— Begin ENTRIES PROVIDED —
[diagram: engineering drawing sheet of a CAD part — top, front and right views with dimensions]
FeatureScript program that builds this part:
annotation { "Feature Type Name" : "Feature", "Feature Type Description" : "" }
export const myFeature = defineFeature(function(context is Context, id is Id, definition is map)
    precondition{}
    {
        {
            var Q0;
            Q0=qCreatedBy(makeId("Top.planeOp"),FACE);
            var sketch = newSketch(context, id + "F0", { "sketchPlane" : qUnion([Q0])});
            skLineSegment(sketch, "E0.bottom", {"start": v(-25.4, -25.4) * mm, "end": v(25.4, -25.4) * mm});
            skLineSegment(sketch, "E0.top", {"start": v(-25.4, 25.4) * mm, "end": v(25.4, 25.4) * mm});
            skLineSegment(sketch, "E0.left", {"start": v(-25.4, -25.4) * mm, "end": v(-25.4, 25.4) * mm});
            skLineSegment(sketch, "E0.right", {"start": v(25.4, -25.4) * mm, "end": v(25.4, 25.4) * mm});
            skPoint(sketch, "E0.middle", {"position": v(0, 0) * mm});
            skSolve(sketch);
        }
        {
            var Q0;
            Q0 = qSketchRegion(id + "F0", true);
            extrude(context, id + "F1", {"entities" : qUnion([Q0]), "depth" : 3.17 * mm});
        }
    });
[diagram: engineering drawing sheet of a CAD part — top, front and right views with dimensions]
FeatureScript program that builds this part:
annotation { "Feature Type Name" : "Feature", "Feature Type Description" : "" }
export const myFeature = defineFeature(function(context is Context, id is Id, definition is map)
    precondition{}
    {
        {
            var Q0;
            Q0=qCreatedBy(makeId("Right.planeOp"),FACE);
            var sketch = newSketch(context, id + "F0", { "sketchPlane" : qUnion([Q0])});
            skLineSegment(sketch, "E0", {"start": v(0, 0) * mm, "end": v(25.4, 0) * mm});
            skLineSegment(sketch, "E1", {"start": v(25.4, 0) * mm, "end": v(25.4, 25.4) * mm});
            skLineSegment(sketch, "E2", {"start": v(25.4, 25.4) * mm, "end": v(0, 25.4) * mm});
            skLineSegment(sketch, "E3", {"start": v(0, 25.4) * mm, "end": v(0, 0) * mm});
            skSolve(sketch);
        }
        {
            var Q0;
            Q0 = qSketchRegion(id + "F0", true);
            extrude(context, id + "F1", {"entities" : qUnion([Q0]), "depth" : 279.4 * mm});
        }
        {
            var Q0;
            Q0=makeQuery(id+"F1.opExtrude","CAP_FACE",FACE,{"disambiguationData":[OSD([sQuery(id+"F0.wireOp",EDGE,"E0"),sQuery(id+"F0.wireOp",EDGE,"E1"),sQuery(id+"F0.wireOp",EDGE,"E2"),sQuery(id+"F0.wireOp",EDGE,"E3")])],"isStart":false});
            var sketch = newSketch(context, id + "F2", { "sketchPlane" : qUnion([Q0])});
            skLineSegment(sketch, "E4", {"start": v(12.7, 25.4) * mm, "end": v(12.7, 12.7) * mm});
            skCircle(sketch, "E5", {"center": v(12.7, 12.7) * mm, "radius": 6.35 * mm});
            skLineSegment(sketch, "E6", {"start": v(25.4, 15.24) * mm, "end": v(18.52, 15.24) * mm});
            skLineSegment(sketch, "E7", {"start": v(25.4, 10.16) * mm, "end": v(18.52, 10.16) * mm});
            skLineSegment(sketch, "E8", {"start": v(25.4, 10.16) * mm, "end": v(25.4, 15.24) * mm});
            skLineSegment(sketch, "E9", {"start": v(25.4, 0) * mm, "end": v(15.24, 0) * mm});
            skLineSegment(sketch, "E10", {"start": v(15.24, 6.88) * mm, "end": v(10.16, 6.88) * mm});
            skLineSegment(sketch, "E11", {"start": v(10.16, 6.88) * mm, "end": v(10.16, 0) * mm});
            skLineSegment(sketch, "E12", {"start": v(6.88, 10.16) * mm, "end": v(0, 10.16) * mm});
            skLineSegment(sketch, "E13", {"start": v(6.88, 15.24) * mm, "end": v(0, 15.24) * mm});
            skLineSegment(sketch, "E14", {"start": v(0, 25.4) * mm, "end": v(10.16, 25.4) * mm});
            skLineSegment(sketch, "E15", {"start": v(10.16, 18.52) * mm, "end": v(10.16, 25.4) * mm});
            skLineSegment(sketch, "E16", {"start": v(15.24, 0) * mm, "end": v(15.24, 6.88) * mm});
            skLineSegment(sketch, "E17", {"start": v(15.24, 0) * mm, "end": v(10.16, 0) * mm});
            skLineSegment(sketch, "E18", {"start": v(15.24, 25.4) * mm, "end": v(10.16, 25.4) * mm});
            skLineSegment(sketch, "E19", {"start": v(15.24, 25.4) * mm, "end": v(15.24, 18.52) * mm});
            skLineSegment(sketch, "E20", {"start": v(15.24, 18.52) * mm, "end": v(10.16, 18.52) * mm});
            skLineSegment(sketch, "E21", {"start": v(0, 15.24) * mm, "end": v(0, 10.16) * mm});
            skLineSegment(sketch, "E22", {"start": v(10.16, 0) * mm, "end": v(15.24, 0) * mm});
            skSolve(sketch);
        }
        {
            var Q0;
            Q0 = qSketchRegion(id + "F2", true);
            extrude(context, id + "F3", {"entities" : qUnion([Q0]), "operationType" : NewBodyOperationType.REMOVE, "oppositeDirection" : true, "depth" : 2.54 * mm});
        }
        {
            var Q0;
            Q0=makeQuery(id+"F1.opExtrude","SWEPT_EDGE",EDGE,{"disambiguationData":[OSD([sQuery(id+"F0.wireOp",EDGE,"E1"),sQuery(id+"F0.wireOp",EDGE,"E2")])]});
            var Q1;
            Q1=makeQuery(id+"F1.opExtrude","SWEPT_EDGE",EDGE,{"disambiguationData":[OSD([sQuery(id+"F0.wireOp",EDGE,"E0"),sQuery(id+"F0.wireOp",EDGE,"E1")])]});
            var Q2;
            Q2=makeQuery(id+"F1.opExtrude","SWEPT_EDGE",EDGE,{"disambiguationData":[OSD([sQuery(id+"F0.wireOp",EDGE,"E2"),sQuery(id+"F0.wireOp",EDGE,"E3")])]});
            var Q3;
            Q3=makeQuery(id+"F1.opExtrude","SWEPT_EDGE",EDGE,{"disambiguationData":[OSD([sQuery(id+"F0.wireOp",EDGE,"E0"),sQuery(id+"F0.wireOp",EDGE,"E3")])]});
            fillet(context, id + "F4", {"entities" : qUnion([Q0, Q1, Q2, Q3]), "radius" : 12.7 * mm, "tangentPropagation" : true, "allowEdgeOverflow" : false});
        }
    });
— End ENTRIES PROVIDED —
Copy every line from the entries above that contains the string "opExtrude", treating uppercase and lowercase letters as different.

» **ANSWER TO THE EXERCISE**
            Q0=makeQuery(id+"F1.opExtrude","CAP_FACE",FACE,{"disambiguationData":[OSD([sQuery(id+"F0.wireOp",EDGE,"E0"),sQuery(id+"F0.wireOp",EDGE,"E1"),sQuery(id+"F0.wireOp",EDGE,"E2"),sQuery(id+"F0.wireOp",EDGE,"E3")])],"isStart":false});
            Q0=makeQuery(id+"F1.opExtrude","SWEPT_EDGE",EDGE,{"disambiguationData":[OSD([sQuery(id+"F0.wireOp",EDGE,"E1"),sQuery(id+"F0.wireOp",EDGE,"E2")])]});
            Q1=makeQuery(id+"F1.opExtrude","SWEPT_EDGE",EDGE,{"disambiguationData":[OSD([sQuery(id+"F0.wireOp",EDGE,"E0"),sQuery(id+"F0.wireOp",EDGE,"E1")])]});
            Q2=makeQuery(id+"F1.opExtrude","SWEPT_EDGE",EDGE,{"disambiguationData":[OSD([sQuery(id+"F0.wireOp",EDGE,"E2"),sQuery(id+"F0.wireOp",EDGE,"E3")])]});
            Q3=makeQuery(id+"F1.opExtrude","SWEPT_EDGE",EDGE,{"disambiguationData":[OSD([sQuery(id+"F0.wireOp",EDGE,"E0"),sQuery(id+"F0.wireOp",EDGE,"E3")])]});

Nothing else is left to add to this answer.